В конечном счете мы стали разными, «потому что каждый из нас особенный цветочек», как говорила нам воспитательница в детском саду. Мы особенные цветочки, потому что за истекшие десять тысяч лет нашей эволюции все мы жили в разных условиях и разных экологических контекстах. Когда-то мы употребляли в пищу дикие растения и животных, окружавших нас. Вы болели малярией, а я привыкал к коровьему молоку. Вы подолгу голодали, а я питался пусть и плохим зерном, но регулярно. Западная медицина не учитывает эти различия, отчасти, видимо, потому, что исходит из ошибочной предпосылки о природе нашего разнообразия, предпосылки, которую наверняка удастся опровергнуть Саре Тишкофф.

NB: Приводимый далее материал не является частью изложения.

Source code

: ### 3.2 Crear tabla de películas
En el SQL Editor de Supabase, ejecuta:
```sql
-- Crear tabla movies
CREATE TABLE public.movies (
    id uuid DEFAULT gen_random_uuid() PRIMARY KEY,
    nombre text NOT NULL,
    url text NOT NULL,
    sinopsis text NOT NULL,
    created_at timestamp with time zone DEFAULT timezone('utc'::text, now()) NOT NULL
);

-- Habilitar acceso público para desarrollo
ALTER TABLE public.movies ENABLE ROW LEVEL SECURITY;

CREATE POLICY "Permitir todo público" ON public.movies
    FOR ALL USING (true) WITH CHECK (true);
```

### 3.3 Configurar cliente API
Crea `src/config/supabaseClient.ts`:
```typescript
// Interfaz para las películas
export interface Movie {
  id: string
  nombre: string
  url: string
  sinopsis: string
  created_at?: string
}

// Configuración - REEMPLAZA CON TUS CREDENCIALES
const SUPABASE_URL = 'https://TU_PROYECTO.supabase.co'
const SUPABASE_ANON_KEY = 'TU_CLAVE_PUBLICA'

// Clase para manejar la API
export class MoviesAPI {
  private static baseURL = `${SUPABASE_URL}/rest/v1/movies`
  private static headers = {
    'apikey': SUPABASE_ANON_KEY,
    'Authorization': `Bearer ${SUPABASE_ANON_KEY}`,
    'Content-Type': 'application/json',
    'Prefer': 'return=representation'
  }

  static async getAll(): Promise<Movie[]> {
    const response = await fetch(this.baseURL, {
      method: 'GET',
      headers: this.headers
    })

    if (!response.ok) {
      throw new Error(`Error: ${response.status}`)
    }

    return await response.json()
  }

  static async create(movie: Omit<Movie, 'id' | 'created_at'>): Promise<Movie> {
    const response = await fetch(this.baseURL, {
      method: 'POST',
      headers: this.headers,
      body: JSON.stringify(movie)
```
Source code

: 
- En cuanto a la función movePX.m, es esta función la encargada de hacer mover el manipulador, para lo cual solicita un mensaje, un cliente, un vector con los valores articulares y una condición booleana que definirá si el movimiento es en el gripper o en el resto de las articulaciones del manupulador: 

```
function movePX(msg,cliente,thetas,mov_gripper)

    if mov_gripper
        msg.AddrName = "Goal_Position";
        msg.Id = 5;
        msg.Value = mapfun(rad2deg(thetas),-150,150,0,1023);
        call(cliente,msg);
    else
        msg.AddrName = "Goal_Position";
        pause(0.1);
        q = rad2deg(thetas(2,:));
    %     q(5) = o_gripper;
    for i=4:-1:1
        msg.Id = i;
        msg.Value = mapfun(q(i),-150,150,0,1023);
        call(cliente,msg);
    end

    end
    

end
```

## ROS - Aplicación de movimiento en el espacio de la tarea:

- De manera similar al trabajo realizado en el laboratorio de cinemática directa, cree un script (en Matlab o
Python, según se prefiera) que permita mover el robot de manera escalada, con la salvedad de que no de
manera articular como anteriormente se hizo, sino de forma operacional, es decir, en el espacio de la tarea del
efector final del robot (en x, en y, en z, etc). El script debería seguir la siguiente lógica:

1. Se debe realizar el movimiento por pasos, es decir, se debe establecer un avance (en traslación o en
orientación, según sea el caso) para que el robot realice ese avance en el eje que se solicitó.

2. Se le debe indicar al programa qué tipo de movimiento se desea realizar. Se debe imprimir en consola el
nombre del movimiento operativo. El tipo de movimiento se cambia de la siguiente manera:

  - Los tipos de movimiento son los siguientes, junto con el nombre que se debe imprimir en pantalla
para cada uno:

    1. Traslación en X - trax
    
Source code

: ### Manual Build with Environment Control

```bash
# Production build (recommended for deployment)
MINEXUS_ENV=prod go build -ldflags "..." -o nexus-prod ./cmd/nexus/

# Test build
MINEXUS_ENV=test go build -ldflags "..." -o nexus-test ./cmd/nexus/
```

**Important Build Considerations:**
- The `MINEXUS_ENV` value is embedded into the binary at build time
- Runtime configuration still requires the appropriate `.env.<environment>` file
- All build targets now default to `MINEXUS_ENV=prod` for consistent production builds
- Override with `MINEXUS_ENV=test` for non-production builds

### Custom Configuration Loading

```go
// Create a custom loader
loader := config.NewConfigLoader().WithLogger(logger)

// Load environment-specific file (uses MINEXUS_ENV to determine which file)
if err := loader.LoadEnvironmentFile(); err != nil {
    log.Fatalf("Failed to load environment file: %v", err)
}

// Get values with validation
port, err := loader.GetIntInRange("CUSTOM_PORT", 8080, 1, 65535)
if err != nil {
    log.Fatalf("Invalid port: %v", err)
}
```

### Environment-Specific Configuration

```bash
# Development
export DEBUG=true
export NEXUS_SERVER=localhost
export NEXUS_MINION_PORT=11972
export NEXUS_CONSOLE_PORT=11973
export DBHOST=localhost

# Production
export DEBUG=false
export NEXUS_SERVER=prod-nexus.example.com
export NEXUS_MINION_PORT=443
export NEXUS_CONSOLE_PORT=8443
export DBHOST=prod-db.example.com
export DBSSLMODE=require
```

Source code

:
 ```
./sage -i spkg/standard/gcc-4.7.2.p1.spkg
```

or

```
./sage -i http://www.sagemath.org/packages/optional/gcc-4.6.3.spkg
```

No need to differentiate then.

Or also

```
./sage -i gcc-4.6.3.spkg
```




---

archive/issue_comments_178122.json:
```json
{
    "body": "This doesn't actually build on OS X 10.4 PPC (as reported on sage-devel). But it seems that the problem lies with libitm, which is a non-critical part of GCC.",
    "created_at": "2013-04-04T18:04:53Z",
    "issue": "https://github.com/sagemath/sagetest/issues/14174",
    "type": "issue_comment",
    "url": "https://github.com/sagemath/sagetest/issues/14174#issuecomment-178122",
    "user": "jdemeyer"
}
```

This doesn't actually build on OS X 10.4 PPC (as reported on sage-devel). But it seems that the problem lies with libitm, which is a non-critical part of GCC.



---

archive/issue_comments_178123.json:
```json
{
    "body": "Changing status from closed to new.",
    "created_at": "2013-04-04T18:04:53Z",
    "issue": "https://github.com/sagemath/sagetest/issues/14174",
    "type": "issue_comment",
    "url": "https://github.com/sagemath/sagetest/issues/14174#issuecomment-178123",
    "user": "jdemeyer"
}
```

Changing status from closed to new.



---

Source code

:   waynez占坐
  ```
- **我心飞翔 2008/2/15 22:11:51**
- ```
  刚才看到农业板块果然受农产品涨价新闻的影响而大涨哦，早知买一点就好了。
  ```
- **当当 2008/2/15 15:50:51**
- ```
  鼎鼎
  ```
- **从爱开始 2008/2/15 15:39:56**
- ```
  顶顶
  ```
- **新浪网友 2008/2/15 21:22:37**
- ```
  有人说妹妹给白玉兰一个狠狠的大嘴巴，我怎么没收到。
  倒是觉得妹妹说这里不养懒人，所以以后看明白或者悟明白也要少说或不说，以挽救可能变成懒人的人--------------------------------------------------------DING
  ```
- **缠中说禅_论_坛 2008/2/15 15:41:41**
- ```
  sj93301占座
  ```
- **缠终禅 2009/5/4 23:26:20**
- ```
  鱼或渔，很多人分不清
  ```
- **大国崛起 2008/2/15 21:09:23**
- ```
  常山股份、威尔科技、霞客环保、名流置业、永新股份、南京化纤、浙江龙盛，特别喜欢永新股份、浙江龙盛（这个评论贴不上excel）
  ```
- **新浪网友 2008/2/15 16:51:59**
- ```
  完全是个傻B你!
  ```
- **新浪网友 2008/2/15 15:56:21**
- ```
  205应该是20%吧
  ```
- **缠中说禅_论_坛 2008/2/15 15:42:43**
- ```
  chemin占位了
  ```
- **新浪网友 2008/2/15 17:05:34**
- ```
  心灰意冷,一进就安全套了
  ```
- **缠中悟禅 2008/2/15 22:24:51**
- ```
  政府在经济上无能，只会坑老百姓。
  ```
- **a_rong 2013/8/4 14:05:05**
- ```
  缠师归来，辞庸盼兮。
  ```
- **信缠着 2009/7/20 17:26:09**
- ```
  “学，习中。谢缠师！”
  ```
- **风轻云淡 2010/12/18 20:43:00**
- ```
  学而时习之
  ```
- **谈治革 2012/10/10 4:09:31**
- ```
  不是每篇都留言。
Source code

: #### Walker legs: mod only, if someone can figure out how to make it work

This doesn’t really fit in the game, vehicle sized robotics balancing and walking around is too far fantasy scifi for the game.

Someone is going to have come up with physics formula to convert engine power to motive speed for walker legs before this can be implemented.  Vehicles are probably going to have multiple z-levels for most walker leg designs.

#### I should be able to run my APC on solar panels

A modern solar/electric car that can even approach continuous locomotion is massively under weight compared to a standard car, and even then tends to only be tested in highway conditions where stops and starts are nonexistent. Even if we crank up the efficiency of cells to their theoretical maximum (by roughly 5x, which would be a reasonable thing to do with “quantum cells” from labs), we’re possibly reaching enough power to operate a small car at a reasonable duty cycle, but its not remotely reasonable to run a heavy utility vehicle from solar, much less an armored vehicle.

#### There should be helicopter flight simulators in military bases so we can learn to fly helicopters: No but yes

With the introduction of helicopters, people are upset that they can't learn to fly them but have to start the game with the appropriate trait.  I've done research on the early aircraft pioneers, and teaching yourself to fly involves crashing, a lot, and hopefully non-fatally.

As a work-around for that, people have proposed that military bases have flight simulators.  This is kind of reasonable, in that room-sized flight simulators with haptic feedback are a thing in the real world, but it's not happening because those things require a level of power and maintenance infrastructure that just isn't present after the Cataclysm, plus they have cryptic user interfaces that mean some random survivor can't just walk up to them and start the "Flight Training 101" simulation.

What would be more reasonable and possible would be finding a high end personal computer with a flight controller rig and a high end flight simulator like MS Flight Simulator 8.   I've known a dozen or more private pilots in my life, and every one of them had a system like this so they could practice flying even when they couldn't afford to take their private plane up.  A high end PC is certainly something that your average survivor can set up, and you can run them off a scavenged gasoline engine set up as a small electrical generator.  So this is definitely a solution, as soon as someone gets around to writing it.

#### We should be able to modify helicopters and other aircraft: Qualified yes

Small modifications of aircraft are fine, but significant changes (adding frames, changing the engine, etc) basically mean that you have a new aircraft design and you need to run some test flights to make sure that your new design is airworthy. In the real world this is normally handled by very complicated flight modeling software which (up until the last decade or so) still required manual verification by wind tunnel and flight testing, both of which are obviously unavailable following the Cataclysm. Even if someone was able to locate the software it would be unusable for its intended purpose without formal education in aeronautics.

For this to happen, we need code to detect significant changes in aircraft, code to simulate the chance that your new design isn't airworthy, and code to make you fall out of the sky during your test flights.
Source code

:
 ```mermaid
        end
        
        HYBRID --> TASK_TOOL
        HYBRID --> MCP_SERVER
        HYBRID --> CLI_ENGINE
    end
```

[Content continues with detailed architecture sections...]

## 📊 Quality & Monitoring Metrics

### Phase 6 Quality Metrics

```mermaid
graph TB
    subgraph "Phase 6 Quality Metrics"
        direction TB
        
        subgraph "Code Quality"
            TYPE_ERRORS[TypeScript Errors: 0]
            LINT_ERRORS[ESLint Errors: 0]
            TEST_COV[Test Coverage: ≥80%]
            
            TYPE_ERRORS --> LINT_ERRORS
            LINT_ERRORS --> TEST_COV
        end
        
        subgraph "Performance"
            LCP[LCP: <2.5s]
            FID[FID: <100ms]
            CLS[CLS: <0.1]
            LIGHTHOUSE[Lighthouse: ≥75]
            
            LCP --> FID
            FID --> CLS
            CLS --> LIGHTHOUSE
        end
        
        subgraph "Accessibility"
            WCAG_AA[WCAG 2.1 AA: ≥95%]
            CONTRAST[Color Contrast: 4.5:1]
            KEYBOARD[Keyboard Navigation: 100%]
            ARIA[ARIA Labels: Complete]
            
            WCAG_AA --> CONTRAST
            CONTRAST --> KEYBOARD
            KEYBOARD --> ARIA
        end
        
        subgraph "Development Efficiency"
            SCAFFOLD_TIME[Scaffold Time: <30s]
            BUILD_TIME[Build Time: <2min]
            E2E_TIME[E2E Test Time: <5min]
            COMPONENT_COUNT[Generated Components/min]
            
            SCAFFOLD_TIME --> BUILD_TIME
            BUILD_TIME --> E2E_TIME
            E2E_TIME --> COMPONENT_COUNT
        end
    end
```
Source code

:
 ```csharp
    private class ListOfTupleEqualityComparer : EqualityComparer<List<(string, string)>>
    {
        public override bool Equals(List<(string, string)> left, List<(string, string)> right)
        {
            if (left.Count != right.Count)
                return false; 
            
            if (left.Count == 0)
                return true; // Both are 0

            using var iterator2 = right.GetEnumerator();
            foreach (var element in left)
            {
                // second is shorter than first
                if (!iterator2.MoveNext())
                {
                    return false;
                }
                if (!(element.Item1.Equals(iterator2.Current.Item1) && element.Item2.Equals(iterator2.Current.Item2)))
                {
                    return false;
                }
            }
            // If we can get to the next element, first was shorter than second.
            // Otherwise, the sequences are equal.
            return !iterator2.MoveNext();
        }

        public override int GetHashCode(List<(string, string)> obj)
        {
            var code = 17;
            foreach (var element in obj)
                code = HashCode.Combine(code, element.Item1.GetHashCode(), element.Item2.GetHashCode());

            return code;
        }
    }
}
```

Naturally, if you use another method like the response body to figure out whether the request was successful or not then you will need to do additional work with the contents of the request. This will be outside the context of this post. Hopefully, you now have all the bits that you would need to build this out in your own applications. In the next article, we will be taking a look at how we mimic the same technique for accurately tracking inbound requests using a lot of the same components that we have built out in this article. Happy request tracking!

В стандартном эволюционном древе человечества есть тонкая, почти лишенная листьев ветвь, олицетворяющая жителей Африки; другие ветви соответствуют Европе и Азии. От этих ветвей отходят побеги, ведущие в Азию, Австралию и обе Америки. Тишкофф предположила, что в этой картине явно чего-то не хватает. Несмотря на то, что люди современного вида жили в Африке в два раза дольше, чем в других местах, африканцы были практически исключены из изучения генеалогического дерева человечества. С некоторым опозданием у африканцев стали брать на анализ образцы ДНК. Этнографам было давно известно невероятное культурное разнообразие африканских народов, поэтому вполне обоснованно можно было ожидать такого же генетического разнообразия. Работы Тишкофф показали, что это действительно так. На самом деле, исходя из некоторых данных, генетическое разнообразие африканцев равно разнообразию всех прочих населяющих Землю народов вместе взятых; то же самое можно сказать и о культурной многоплановости. Почти треть всех языков мира – это языки Африки; треть всех вариантов образа жизни тоже берет начало в Африке. Другими словами, можно сказать, что генеалогическое древо человека мы рассматриваем как бы вверх ногами. Корни этого древа находятся в Африке, и здесь же осталось большинство его ветвей. Остальные люди – от американских индейцев и аборигенов Австралии до шведов – являются отростками нескольких побегов, соответствующих одной-двум миграциям из Африки, во время которых было утрачено и генетическое разнообразие. Дальше люди расселялись по Земле мелкими группками, переходя от одного окрестного холма к другому [78] .
78
Например, см.: Scheinfeldt, L. B.; Soi, S.; and Tishkoff, S. A. 2010. Working Toward the Synthesis of Archaeological, Linguistic and Genetic Data for Inferring African Population History. Proceedings of the National Academy of Sciences 107: 8931–8938.